STATED PROBLEM - Please reproduce every line of the records below, character for character, with no changes.

Data records -
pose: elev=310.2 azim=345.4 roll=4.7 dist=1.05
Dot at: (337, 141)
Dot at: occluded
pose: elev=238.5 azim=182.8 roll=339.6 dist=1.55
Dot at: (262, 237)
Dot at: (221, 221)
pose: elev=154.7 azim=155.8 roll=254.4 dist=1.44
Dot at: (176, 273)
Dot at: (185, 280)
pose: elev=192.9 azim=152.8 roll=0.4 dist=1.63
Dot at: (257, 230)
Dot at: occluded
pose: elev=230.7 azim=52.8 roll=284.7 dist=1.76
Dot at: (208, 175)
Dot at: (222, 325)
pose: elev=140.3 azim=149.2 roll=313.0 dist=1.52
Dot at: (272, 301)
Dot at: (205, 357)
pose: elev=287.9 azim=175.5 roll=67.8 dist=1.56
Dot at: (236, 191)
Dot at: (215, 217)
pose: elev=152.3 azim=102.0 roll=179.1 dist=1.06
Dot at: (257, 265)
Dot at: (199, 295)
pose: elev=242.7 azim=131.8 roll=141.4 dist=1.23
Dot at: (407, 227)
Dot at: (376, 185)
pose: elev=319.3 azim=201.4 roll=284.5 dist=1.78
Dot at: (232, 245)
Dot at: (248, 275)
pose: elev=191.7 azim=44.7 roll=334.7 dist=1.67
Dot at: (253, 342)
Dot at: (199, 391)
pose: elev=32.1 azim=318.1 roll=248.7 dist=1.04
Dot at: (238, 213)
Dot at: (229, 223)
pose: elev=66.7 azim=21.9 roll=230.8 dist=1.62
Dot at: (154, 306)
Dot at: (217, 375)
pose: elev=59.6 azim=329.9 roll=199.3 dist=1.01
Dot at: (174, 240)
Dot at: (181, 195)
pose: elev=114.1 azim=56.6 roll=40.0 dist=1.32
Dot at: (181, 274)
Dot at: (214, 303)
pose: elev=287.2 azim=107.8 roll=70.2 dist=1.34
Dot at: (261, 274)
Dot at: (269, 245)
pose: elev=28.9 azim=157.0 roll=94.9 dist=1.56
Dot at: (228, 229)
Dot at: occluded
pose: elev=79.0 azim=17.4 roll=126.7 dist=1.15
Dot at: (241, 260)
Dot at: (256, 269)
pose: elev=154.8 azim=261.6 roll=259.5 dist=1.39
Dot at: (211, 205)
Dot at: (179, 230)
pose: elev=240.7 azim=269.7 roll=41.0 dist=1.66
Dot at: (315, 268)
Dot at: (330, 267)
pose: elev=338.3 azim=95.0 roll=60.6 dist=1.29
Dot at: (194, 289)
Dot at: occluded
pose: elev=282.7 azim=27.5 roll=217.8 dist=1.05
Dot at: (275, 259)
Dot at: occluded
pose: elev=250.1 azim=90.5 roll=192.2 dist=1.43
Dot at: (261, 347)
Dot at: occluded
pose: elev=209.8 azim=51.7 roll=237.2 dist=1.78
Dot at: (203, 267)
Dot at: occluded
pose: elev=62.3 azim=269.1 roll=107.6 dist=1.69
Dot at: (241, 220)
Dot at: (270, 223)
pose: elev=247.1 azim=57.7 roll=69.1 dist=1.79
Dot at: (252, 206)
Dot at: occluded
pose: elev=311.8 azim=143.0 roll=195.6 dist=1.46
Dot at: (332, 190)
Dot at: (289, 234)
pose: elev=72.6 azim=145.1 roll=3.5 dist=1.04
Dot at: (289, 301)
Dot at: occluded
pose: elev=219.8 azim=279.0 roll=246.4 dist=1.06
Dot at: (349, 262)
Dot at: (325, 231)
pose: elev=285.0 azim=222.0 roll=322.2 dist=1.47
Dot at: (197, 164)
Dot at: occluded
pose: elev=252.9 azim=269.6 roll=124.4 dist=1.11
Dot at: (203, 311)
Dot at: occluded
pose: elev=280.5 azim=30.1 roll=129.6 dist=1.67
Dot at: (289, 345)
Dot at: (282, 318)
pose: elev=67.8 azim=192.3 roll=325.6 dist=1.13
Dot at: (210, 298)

ANSWER TO THE EXERCISE -
pose: elev=310.2 azim=345.4 roll=4.7 dist=1.05
Dot at: (337, 141)
Dot at: occluded
pose: elev=238.5 azim=182.8 roll=339.6 dist=1.55
Dot at: (262, 237)
Dot at: (221, 221)
pose: elev=154.7 azim=155.8 roll=254.4 dist=1.44
Dot at: (176, 273)
Dot at: (185, 280)
pose: elev=192.9 azim=152.8 roll=0.4 dist=1.63
Dot at: (257, 230)
Dot at: occluded
pose: elev=230.7 azim=52.8 roll=284.7 dist=1.76
Dot at: (208, 175)
Dot at: (222, 325)
pose: elev=140.3 azim=149.2 roll=313.0 dist=1.52
Dot at: (272, 301)
Dot at: (205, 357)
pose: elev=287.9 azim=175.5 roll=67.8 dist=1.56
Dot at: (236, 191)
Dot at: (215, 217)
pose: elev=152.3 azim=102.0 roll=179.1 dist=1.06
Dot at: (257, 265)
Dot at: (199, 295)
pose: elev=242.7 azim=131.8 roll=141.4 dist=1.23
Dot at: (407, 227)
Dot at: (376, 185)
pose: elev=319.3 azim=201.4 roll=284.5 dist=1.78
Dot at: (232, 245)
Dot at: (248, 275)
pose: elev=191.7 azim=44.7 roll=334.7 dist=1.67
Dot at: (253, 342)
Dot at: (199, 391)
pose: elev=32.1 azim=318.1 roll=248.7 dist=1.04
Dot at: (238, 213)
Dot at: (229, 223)
pose: elev=66.7 azim=21.9 roll=230.8 dist=1.62
Dot at: (154, 306)
Dot at: (217, 375)
pose: elev=59.6 azim=329.9 roll=199.3 dist=1.01
Dot at: (174, 240)
Dot at: (181, 195)
pose: elev=114.1 azim=56.6 roll=40.0 dist=1.32
Dot at: (181, 274)
Dot at: (214, 303)
pose: elev=287.2 azim=107.8 roll=70.2 dist=1.34
Dot at: (261, 274)
Dot at: (269, 245)
pose: elev=28.9 azim=157.0 roll=94.9 dist=1.56
Dot at: (228, 229)
Dot at: occluded
pose: elev=79.0 azim=17.4 roll=126.7 dist=1.15
Dot at: (241, 260)
Dot at: (256, 269)
pose: elev=154.8 azim=261.6 roll=259.5 dist=1.39
Dot at: (211, 205)
Dot at: (179, 230)
pose: elev=240.7 azim=269.7 roll=41.0 dist=1.66
Dot at: (315, 268)
Dot at: (330, 267)
pose: elev=338.3 azim=95.0 roll=60.6 dist=1.29
Dot at: (194, 289)
Dot at: occluded
pose: elev=282.7 azim=27.5 roll=217.8 dist=1.05
Dot at: (275, 259)
Dot at: occluded
pose: elev=250.1 azim=90.5 roll=192.2 dist=1.43
Dot at: (261, 347)
Dot at: occluded
pose: elev=209.8 azim=51.7 roll=237.2 dist=1.78
Dot at: (203, 267)
Dot at: occluded
pose: elev=62.3 azim=269.1 roll=107.6 dist=1.69
Dot at: (241, 220)
Dot at: (270, 223)
pose: elev=247.1 azim=57.7 roll=69.1 dist=1.79
Dot at: (252, 206)
Dot at: occluded
pose: elev=311.8 azim=143.0 roll=195.6 dist=1.46
Dot at: (332, 190)
Dot at: (289, 234)
pose: elev=72.6 azim=145.1 roll=3.5 dist=1.04
Dot at: (289, 301)
Dot at: occluded
pose: elev=219.8 azim=279.0 roll=246.4 dist=1.06
Dot at: (349, 262)
Dot at: (325, 231)
pose: elev=285.0 azim=222.0 roll=322.2 dist=1.47
Dot at: (197, 164)
Dot at: occluded
pose: elev=252.9 azim=269.6 roll=124.4 dist=1.11
Dot at: (203, 311)
Dot at: occluded
pose: elev=280.5 azim=30.1 roll=129.6 dist=1.67
Dot at: (289, 345)
Dot at: (282, 318)
pose: elev=67.8 azim=192.3 roll=325.6 dist=1.13
Dot at: (210, 298)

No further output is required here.